Fincancı: Elbette. Bir hukuk ihlaline sessiz kalmamız beklenemezdi, değil mi? Ayrıca bu tehdidi kişisel algılamamak gerekiyor. Tehdit eleştirel kimliğe ve ifade özgürlüğüne yönelikti. Dolayısıyla hukuki zeminde tartışılması önemliydi.

Koç: Evet, elbette. Hiç tereddütsüz ve haklılığımızdan emin olarak YÖK ve idari yargıya başvurduk. Ama henüz her hangi bir gelişme olmadı.

- Bu sürece ilişkin son durum nedir?

Fincancı: Henüz bir gelişme olmadı. Bekliyoruz.

Koç: Başta meslek örgütümüz olmak üzere toplumun geniş kesimleri kurumsal veya kişisel olarak buna tepki gösterdiler, bize destek oldular. Bu sorun,  şahsımızla ilgili olmasının dışında, tamamen bir “aydın” ve “demokrat” olma tavrı ve sorumluluğu ile ilgilidir.

- Sizin eklemek istedikleriniz var mı?

Fincancı: Meslek örgütümüzün bize sahip çıkması, özgürlüklerin kısıtlanması ve bilim insanı kimliğinin zapturapt altına alınması girişimlerine karşı birlikte mücadele geleneğinin sürdürülmesi çok önemlidir. Tehditlerin gerçek olmadığını, dayanışma ruhuyla tehditlere karşı durulabileceğini gösterdiği için...

Koç: Son birkaç yılda daha da açık bir şekilde ortaya çıkmıştır ki, ATK’nun yapısı ve ATK’nun verdiği raporlar, toplumun gündeminde sık sık bir tartışma konusu olmaya devam edecek. Bir an önce yürütme erkini elinde bulunduranların bu konudaki eleştirilere kulak vermesi ATK’nu çağdaş özerk bir yapıya kavuşturması gerekir. Adalalet Bakanı Cemil Çiçek dahi,  Nokta Dergisi’ndeki (28.06.2004 tarihli 1095. sayısı)röportajında,  “Adli Tıp’ın yetersizliğinin yargıyı erezyona uğrattığını, işlerin yürümediğini” kabul etmektedir. Ama ne yazık ki,  AKP’nin seçim programında verdiği sözün aksine, soruna köklü yapısal çözümler getirmek yerine;   “ATK’nun özerkleştirilmesinin söz konusu olmadığını, Türkiye’de özerkliğin üniversiteler de dahil fayda yerine zarar getirdiğini(!)” söyleyebilmektedir.

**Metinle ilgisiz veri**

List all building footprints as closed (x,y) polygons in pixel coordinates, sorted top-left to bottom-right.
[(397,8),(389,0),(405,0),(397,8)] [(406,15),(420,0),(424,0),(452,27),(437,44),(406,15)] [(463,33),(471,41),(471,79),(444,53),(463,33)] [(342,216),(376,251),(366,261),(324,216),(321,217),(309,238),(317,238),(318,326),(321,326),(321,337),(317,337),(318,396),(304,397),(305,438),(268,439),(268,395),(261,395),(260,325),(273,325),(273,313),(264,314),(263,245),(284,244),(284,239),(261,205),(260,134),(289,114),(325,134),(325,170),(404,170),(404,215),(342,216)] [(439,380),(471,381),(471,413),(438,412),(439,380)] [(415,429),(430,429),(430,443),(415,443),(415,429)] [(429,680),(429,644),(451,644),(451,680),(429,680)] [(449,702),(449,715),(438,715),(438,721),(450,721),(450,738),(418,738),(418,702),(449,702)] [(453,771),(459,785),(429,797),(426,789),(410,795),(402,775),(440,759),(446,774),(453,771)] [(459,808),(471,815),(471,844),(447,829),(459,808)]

Doğrusu, üniversiteler açısından da durum farklı sayılmaz. Ama üniversitelerdeki sorunu, Adalet Bakanının iddiasının aksine, gerçekte üniversitelerde özerkliğin işletilmemesinde aramak gerekir.YÖK Yasası başta olmak üzere bilime ve özerkliğe aykırı tüm yapılar, konu ile ilgili kurum ve sivil toplum örgütlerinin görüşleri de dikkate alınarak, bir an önce yeniden çağdaş bir şekilde düzenlenmelidir. Son olarak; başta meslek örgütümüz olmak üzere, tüm sivil toplum örgütlerine ve toplumun tüm  haklarını savunan kişilerine teşekkür ediyorum ve “İyi ki meslek örgütüm var!” diyorum.